» Your assignment:
No pictures are to be included when the entries below are reproduced exactly.

══════════

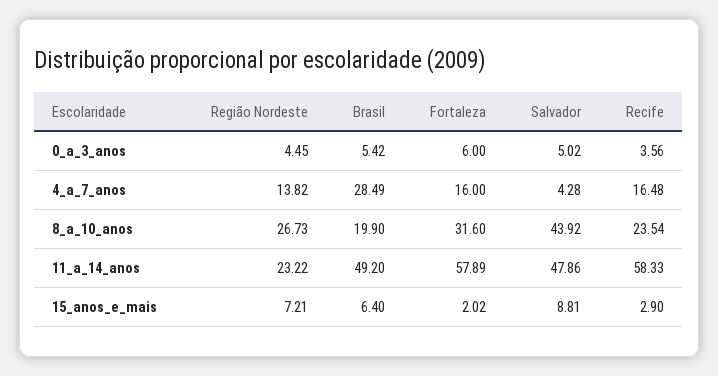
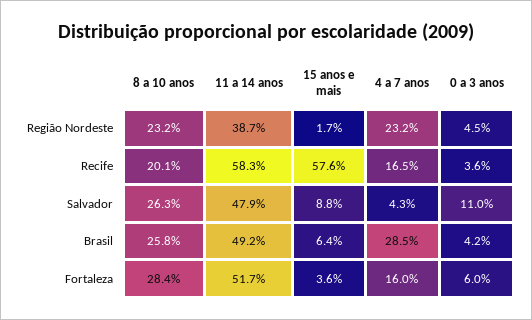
  {
    "Região Nordeste": {
      "0_a_3_anos": 4.45,
-     "4_a_7_anos": 13.82,
+     "4_a_7_anos": 23.2,
-     "8_a_10_anos": 26.73,
+     "8_a_10_anos": 23.2,
-     "11_a_14_anos": 23.22,
+     "11_a_14_anos": 38.7,
-     "15_anos_e_mais": 7.21
+     "15_anos_e_mais": 1.7
    },
    "Brasil": {
-     "0_a_3_anos": 5.42,
+     "0_a_3_anos": 4.2,
      "4_a_7_anos": 28.49,
-     "8_a_10_anos": 19.9,
+     "8_a_10_anos": 25.8,
      "11_a_14_anos": 49.2,
      "15_anos_e_mais": 6.4
    },
    "Fortaleza": {
      "0_a_3_anos": 6,
      "4_a_7_anos": 16,
-     "8_a_10_anos": 31.6,
+     "8_a_10_anos": 28.4,
-     "11_a_14_anos": 57.89,
+     "11_a_14_anos": 51.7,
-     "15_anos_e_mais": 2.02
+     "15_anos_e_mais": 3.6
    },
    "Salvador": {
-     "0_a_3_anos": 5.02,
+     "0_a_3_anos": 11,
      "4_a_7_anos": 4.28,
-     "8_a_10_anos": 43.92,
+     "8_a_10_anos": 26.3,
      "11_a_14_anos": 47.86,
      "15_anos_e_mais": 8.81
    },
    "Recife": {
      "0_a_3_anos": 3.56,
      "4_a_7_anos": 16.48,
-     "8_a_10_anos": 23.54,
+     "8_a_10_anos": 20.1,
      "11_a_14_anos": 58.33,
-     "15_anos_e_mais": 2.9
+     "15_anos_e_mais": 57.6
    }
  }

══════════

» Result of the exercise:
  {
    "Região Nordeste": {
      "0_a_3_anos": 4.45,
-     "4_a_7_anos": 13.82,
+     "4_a_7_anos": 23.2,
-     "8_a_10_anos": 26.73,
+     "8_a_10_anos": 23.2,
-     "11_a_14_anos": 23.22,
+     "11_a_14_anos": 38.7,
-     "15_anos_e_mais": 7.21
+     "15_anos_e_mais": 1.7
    },
    "Brasil": {
-     "0_a_3_anos": 5.42,
+     "0_a_3_anos": 4.2,
      "4_a_7_anos": 28.49,
-     "8_a_10_anos": 19.9,
+     "8_a_10_anos": 25.8,
      "11_a_14_anos": 49.2,
      "15_anos_e_mais": 6.4
    },
    "Fortaleza": {
      "0_a_3_anos": 6,
      "4_a_7_anos": 16,
-     "8_a_10_anos": 31.6,
+     "8_a_10_anos": 28.4,
-     "11_a_14_anos": 57.89,
+     "11_a_14_anos": 51.7,
-     "15_anos_e_mais": 2.02
+     "15_anos_e_mais": 3.6
    },
    "Salvador": {
-     "0_a_3_anos": 5.02,
+     "0_a_3_anos": 11,
      "4_a_7_anos": 4.28,
-     "8_a_10_anos": 43.92,
+     "8_a_10_anos": 26.3,
      "11_a_14_anos": 47.86,
      "15_anos_e_mais": 8.81
    },
    "Recife": {
      "0_a_3_anos": 3.56,
      "4_a_7_anos": 16.48,
-     "8_a_10_anos": 23.54,
+     "8_a_10_anos": 20.1,
      "11_a_14_anos": 58.33,
-     "15_anos_e_mais": 2.9
+     "15_anos_e_mais": 57.6
    }
  }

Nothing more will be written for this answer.